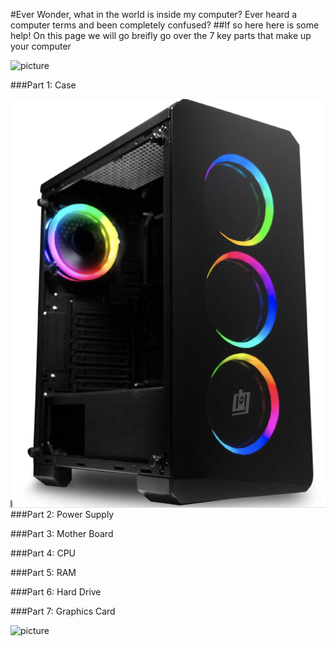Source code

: #Ever Wonder, what in the world is inside my computer? Ever heard a computer terms and been completely confused?
##If so here here is some help! On this page we will go breifly go over the 7 key parts that make up your computer 

<img src="Screen Shot 2020-11-20 at 7.20.00 PM.png"
     alt="picture">


###Part 1: Case


 <img style="float: left" src="/case.png"
     alt="casepic">
 
 
 

###Part 2: Power Supply 








###Part 3: Mother Board 














###Part 4: CPU 



###Part 5: RAM



###Part 6: Hard Drive 




###Part 7: Graphics Card 





<img src="Screen Shot 2020-11-20 at 7.20.00 PM.png"
     alt="picture">






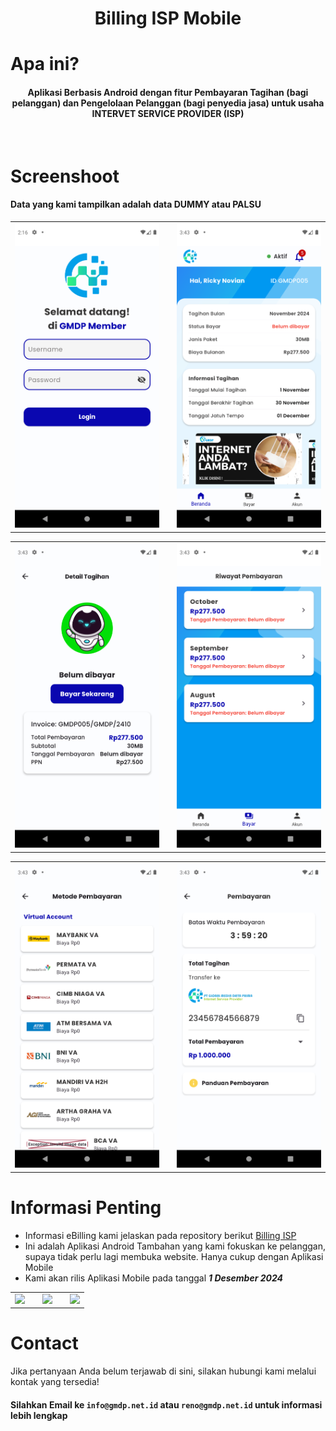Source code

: <p align="center">
    <h1 align="center">Billing ISP Mobile</h1>
</p>


# Apa ini?

<h4 align="center">
Aplikasi Berbasis Android dengan fitur Pembayaran Tagihan (bagi pelanggan) dan Pengelolaan Pelanggan (bagi penyedia jasa) untuk usaha INTERVET SERVICE PROVIDER (ISP)
</h4>
<br>

# Screenshoot
#### Data yang kami tampilkan adalah data DUMMY atau PALSU
<table>
    <tr>
        <td><img src='Assets/Login.png' width='700px'></td>
        <td></td>
        <td><img src='Assets/Home.png' width='700px'></td>
    </tr>
</table>
<table>
    <tr>
        <td><img src='Assets/Payment.png' width='700px'></td>
        <td></td>
        <td><img src='Assets/Payment_list.png' width='700px'></td>
    </tr>
</table>
<table>
    <tr>
        <td><img src='Assets/Payment_method.png' width='700px'></td>
        <td></td>
        <td><img src='Assets/Payment_code.png' width='700px'></td>
    </tr>
</table>

# Informasi Penting
- Informasi eBilling kami jelaskan pada repository berikut [Billing ISP](https://github.com/GMDP-Developers/Billing-ISP)
- Ini adalah Aplikasi Android Tambahan yang kami fokuskan ke pelanggan, supaya tidak perlu lagi membuka website. Hanya cukup dengan Aplikasi Mobile
- Kami akan rilis Aplikasi Mobile pada tanggal **___1 Desember 2024___**

<table>
    <tr>
        <td><img src='https://piclod.com/i/1699121049/141.jpg' width='450px'></td>
        <td></td>
        <td><img src='https://piclod.com/i/1690276721/139.jpg' width='400px'></td>
        <td></td>
        <td><img src='https://i.pinimg.com/736x/83/31/25/8331258e543977d6614d4f0f849b3131.jpg' width='400px'></td>
    </tr>
</table>

<!-- https://piclod.com/i/1703558312/Addicts_before_and_after_.png -->

# Contact
Jika pertanyaan Anda belum terjawab di sini, silakan hubungi kami melalui kontak yang tersedia!
#### Silahkan Email ke `info@gmdp.net.id` atau `reno@gmdp.net.id` untuk informasi lebih lengkap
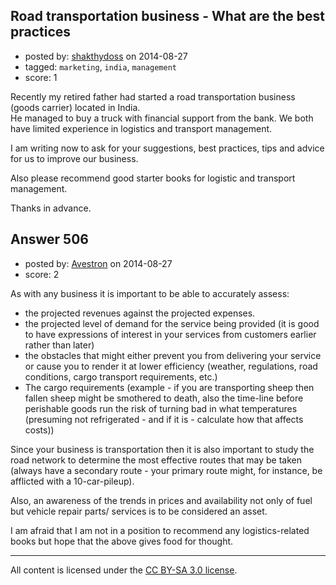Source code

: ## Road transportation business - What are the best practices

- posted by: [shakthydoss](https://stackexchange.com/users/2187960/shakthydoss) on 2014-08-27
- tagged: `marketing`, `india`, `management`
- score: 1

<p>Recently my retired father had started a road transportation business (goods carrier) located in India.<br>
He managed to buy a truck with financial support from the bank. 
We both have limited experience in logistics and transport management. </p>

<p>I am writing now to ask for your suggestions, best practices, tips and advice for us to improve our business.</p>

<p>Also please recommend good starter books for logistic and transport management. </p>

<p>Thanks in advance.</p>



## Answer 506

- posted by: [Avestron](https://stackexchange.com/users/4364057/avestron) on 2014-08-27
- score: 2

<p>As with any business it is important to be able to accurately assess:</p>

<ul>
<li>the projected revenues against the projected expenses.</li>
<li>the projected level of demand for the service being provided (it is good to have expressions of interest in your services from customers earlier rather than later)</li>
<li>the obstacles that might either prevent you from delivering your service or cause you to render it at lower efficiency (weather, regulations, road conditions, cargo transport requirements, etc.)</li>
<li>The cargo requirements (example - if you are transporting sheep then fallen sheep might be smothered to death, also the time-line before perishable goods run the risk of turning bad in what temperatures (presuming not refrigerated - and if it is - calculate how that affects costs))</li>
</ul>

<p>Since your business is transportation then it is also important to study the road network to determine the most effective routes that may be taken (always have a secondary route - your primary route might, for instance, be afflicted with a 10-car-pileup).</p>

<p>Also, an awareness of the trends in prices and availability not only of fuel but vehicle repair parts/ services is to be considered an asset.</p>

<p>I am afraid that I am not in a position to recommend any logistics-related books but hope that the above gives food for thought.</p>




---

All content is licensed under the [CC BY-SA 3.0 license](https://creativecommons.org/licenses/by-sa/3.0/).
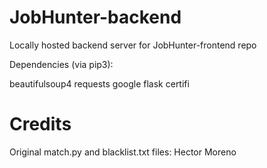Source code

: # JobHunter-backend
Locally hosted backend server for JobHunter-frontend repo

Dependencies (via pip3):

beautifulsoup4
requests
google
flask
certifi


# Credits
  Original match.py and blacklist.txt files: Hector Moreno
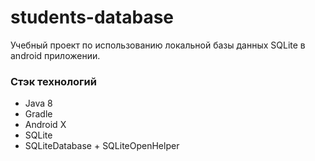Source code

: # students-database
Учебный проект по использованию локальной базы данных SQLite в android приложении.

### Стэк технологий
- Java 8
- Gradle
- Android X
- SQLite
- SQLiteDatabase + SQLiteOpenHelper
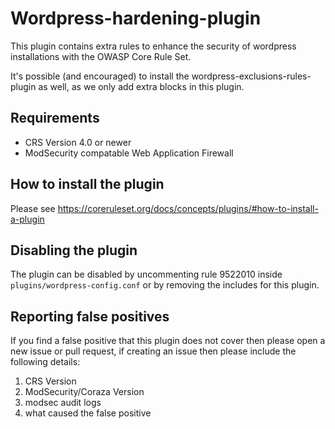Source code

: # Wordpress-hardening-plugin
This plugin contains extra rules to enhance the security of wordpress installations with the OWASP Core Rule Set.

It's possible (and encouraged) to install the wordpress-exclusions-rules-plugin as well, as we only add extra blocks in this plugin.

## Requirements
- CRS Version 4.0 or newer
- ModSecurity compatable Web Application Firewall

## How to install the plugin

Please see https://coreruleset.org/docs/concepts/plugins/#how-to-install-a-plugin

## Disabling the plugin
The plugin can be disabled by uncommenting rule 9522010 inside ``plugins/wordpress-config.conf`` or by removing the includes for this plugin.

## Reporting false positives
If you find a false positive that this plugin does not cover then please open a new issue or pull request, if creating an issue then please include the following details:

1. CRS Version
2. ModSecurity/Coraza Version
3. modsec audit logs
4. what caused the false positive


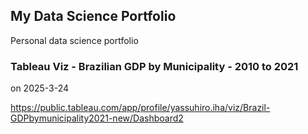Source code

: ## My Data Science Portfolio
Personal data science portfolio

### Tableau Viz - Brazilian GDP by Municipality - 2010 to 2021

on 2025-3-24

https://public.tableau.com/app/profile/yassuhiro.iha/viz/Brazil-GDPbymunicipality2021-new/Dashboard2
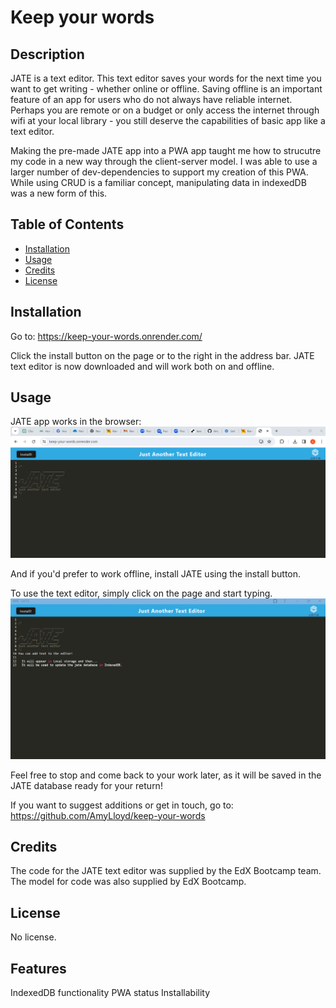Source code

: # Keep your words

## Description

JATE is a text editor. This text editor saves your words for the next time you want to get writing - whether online or offline. Saving offline is an important feature of an app for users who do not always have reliable internet. Perhaps you are remote or on a budget or only access the internet through wifi at your local library - you still deserve the capabilities of basic app like a text editor. 

Making the pre-made JATE app into a PWA app taught me how to strucutre my code in a new way through the client-server model. I was able to use a larger number of dev-dependencies to support my creation of this PWA. While using CRUD is a familiar concept, manipulating data in indexedDB was a new form of this.

## Table of Contents

- [Installation](#installation)
- [Usage](#usage)
- [Credits](#credits)
- [License](#license)

## Installation
Go to: https://keep-your-words.onrender.com/

Click the install button on the page or to the right in the address bar. 
JATE text editor is now downloaded and will work both on and offline.

## Usage

JATE app works in the browser:
![JATE app in browser before install](screenshots/JATE_in_the_browser.png)

And if you'd prefer to work offline, install JATE using the install button.

To use the text editor, simply click on the page and start typing. 
![Example of adding text to JATE app after installation](screenshots/Add%20text%20to%20installed%20JATE.png)

Feel free to stop and come back to your work later, as it will be saved in the JATE database ready for your return!

If you want to suggest additions or get in touch, go to:
https://github.com/AmyLloyd/keep-your-words 

## Credits

The code for the JATE text editor was supplied by the EdX Bootcamp team. 
The model for code was also supplied by EdX Bootcamp.

## License

No license.

## Features

IndexedDB functionality
PWA status
Installability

================

Reproduce the material above with each "Mother Board" replaced by "Motherboard", changing nothing else, and leave the pictures out of your output.

• SOLUTION
Source code

: #Ever Wonder, what in the world is inside my computer? Ever heard a computer terms and been completely confused?
##If so here here is some help! On this page we will go breifly go over the 7 key parts that make up your computer 

<img src="Screen Shot 2020-11-20 at 7.20.00 PM.png"
     alt="picture">


###Part 1: Case


 <img style="float: left" src="/case.png"
     alt="casepic">
 
 
 

###Part 2: Power Supply 








###Part 3: Motherboard 














###Part 4: CPU 



###Part 5: RAM



###Part 6: Hard Drive 




###Part 7: Graphics Card 





<img src="Screen Shot 2020-11-20 at 7.20.00 PM.png"
     alt="picture">






Source code

: <p align="center">
    <h1 align="center">Billing ISP Mobile</h1>
</p>


# Apa ini?

<h4 align="center">
Aplikasi Berbasis Android dengan fitur Pembayaran Tagihan (bagi pelanggan) dan Pengelolaan Pelanggan (bagi penyedia jasa) untuk usaha INTERVET SERVICE PROVIDER (ISP)
</h4>
<br>

# Screenshoot
#### Data yang kami tampilkan adalah data DUMMY atau PALSU
<table>
    <tr>
        <td><img src='Assets/Login.png' width='700px'></td>
        <td></td>
        <td><img src='Assets/Home.png' width='700px'></td>
    </tr>
</table>
<table>
    <tr>
        <td><img src='Assets/Payment.png' width='700px'></td>
        <td></td>
        <td><img src='Assets/Payment_list.png' width='700px'></td>
    </tr>
</table>
<table>
    <tr>
        <td><img src='Assets/Payment_method.png' width='700px'></td>
        <td></td>
        <td><img src='Assets/Payment_code.png' width='700px'></td>
    </tr>
</table>

# Informasi Penting
- Informasi eBilling kami jelaskan pada repository berikut [Billing ISP](https://github.com/GMDP-Developers/Billing-ISP)
- Ini adalah Aplikasi Android Tambahan yang kami fokuskan ke pelanggan, supaya tidak perlu lagi membuka website. Hanya cukup dengan Aplikasi Mobile
- Kami akan rilis Aplikasi Mobile pada tanggal **___1 Desember 2024___**

<table>
    <tr>
        <td><img src='https://piclod.com/i/1699121049/141.jpg' width='450px'></td>
        <td></td>
        <td><img src='https://piclod.com/i/1690276721/139.jpg' width='400px'></td>
        <td></td>
        <td><img src='https://i.pinimg.com/736x/83/31/25/8331258e543977d6614d4f0f849b3131.jpg' width='400px'></td>
    </tr>
</table>

<!-- https://piclod.com/i/1703558312/Addicts_before_and_after_.png -->

# Contact
Jika pertanyaan Anda belum terjawab di sini, silakan hubungi kami melalui kontak yang tersedia!
#### Silahkan Email ke `info@gmdp.net.id` atau `reno@gmdp.net.id` untuk informasi lebih lengkap
Source code

: ## Road transportation business - What are the best practices

- posted by: [shakthydoss](https://stackexchange.com/users/2187960/shakthydoss) on 2014-08-27
- tagged: `marketing`, `india`, `management`
- score: 1

<p>Recently my retired father had started a road transportation business (goods carrier) located in India.<br>
He managed to buy a truck with financial support from the bank. 
We both have limited experience in logistics and transport management. </p>

<p>I am writing now to ask for your suggestions, best practices, tips and advice for us to improve our business.</p>

<p>Also please recommend good starter books for logistic and transport management. </p>

<p>Thanks in advance.</p>



## Answer 506

- posted by: [Avestron](https://stackexchange.com/users/4364057/avestron) on 2014-08-27
- score: 2

<p>As with any business it is important to be able to accurately assess:</p>

<ul>
<li>the projected revenues against the projected expenses.</li>
<li>the projected level of demand for the service being provided (it is good to have expressions of interest in your services from customers earlier rather than later)</li>
<li>the obstacles that might either prevent you from delivering your service or cause you to render it at lower efficiency (weather, regulations, road conditions, cargo transport requirements, etc.)</li>
<li>The cargo requirements (example - if you are transporting sheep then fallen sheep might be smothered to death, also the time-line before perishable goods run the risk of turning bad in what temperatures (presuming not refrigerated - and if it is - calculate how that affects costs))</li>
</ul>

<p>Since your business is transportation then it is also important to study the road network to determine the most effective routes that may be taken (always have a secondary route - your primary route might, for instance, be afflicted with a 10-car-pileup).</p>

<p>Also, an awareness of the trends in prices and availability not only of fuel but vehicle repair parts/ services is to be considered an asset.</p>

<p>I am afraid that I am not in a position to recommend any logistics-related books but hope that the above gives food for thought.</p>




---

All content is licensed under the [CC BY-SA 3.0 license](https://creativecommons.org/licenses/by-sa/3.0/).
Source code

: # JobHunter-backend
Locally hosted backend server for JobHunter-frontend repo

Dependencies (via pip3):

beautifulsoup4
requests
google
flask
certifi


# Credits
  Original match.py and blacklist.txt files: Hector Moreno
Source code

: # students-database
Учебный проект по использованию локальной базы данных SQLite в android приложении.

### Стэк технологий
- Java 8
- Gradle
- Android X
- SQLite
- SQLiteDatabase + SQLiteOpenHelper
Source code

: # Wordpress-hardening-plugin
This plugin contains extra rules to enhance the security of wordpress installations with the OWASP Core Rule Set.

It's possible (and encouraged) to install the wordpress-exclusions-rules-plugin as well, as we only add extra blocks in this plugin.

## Requirements
- CRS Version 4.0 or newer
- ModSecurity compatable Web Application Firewall

## How to install the plugin

Please see https://coreruleset.org/docs/concepts/plugins/#how-to-install-a-plugin

## Disabling the plugin
The plugin can be disabled by uncommenting rule 9522010 inside ``plugins/wordpress-config.conf`` or by removing the includes for this plugin.

## Reporting false positives
If you find a false positive that this plugin does not cover then please open a new issue or pull request, if creating an issue then please include the following details:

1. CRS Version
2. ModSecurity/Coraza Version
3. modsec audit logs
4. what caused the false positive


Source code

: ## My Data Science Portfolio
Personal data science portfolio

### Tableau Viz - Brazilian GDP by Municipality - 2010 to 2021

on 2025-3-24

https://public.tableau.com/app/profile/yassuhiro.iha/viz/Brazil-GDPbymunicipality2021-new/Dashboard2
Source code

: # Keep your words

## Description

JATE is a text editor. This text editor saves your words for the next time you want to get writing - whether online or offline. Saving offline is an important feature of an app for users who do not always have reliable internet. Perhaps you are remote or on a budget or only access the internet through wifi at your local library - you still deserve the capabilities of basic app like a text editor. 

Making the pre-made JATE app into a PWA app taught me how to strucutre my code in a new way through the client-server model. I was able to use a larger number of dev-dependencies to support my creation of this PWA. While using CRUD is a familiar concept, manipulating data in indexedDB was a new form of this.

## Table of Contents

- [Installation](#installation)
- [Usage](#usage)
- [Credits](#credits)
- [License](#license)

## Installation
Go to: https://keep-your-words.onrender.com/

Click the install button on the page or to the right in the address bar. 
JATE text editor is now downloaded and will work both on and offline.

## Usage

JATE app works in the browser:
![JATE app in browser before install](screenshots/JATE_in_the_browser.png)

And if you'd prefer to work offline, install JATE using the install button.

To use the text editor, simply click on the page and start typing. 
![Example of adding text to JATE app after installation](screenshots/Add%20text%20to%20installed%20JATE.png)

Feel free to stop and come back to your work later, as it will be saved in the JATE database ready for your return!

If you want to suggest additions or get in touch, go to:
https://github.com/AmyLloyd/keep-your-words 

## Credits

The code for the JATE text editor was supplied by the EdX Bootcamp team. 
The model for code was also supplied by EdX Bootcamp.

## License

No license.

## Features

IndexedDB functionality
PWA status
Installability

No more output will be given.